Start of DATA LISTING

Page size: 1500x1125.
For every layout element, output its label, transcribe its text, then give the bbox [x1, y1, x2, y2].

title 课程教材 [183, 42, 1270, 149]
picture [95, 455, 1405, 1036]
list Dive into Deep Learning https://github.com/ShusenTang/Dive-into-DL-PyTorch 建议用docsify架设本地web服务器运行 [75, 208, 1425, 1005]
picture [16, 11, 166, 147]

End of DATA LISTING

> _TASK DETAILS_
Would you copy out all of the entries exactly?

> _ANSWER FOR THIS EXERCISE_
Page size: 1500x1125.
For every layout element, output its label, transcribe its text, then give the bbox [x1, y1, x2, y2].

title 课程教材 [183, 42, 1270, 149]
picture [95, 455, 1405, 1036]
list Dive into Deep Learning https://github.com/ShusenTang/Dive-into-DL-PyTorch 建议用docsify架设本地web服务器运行 [75, 208, 1425, 1005]
picture [16, 11, 166, 147]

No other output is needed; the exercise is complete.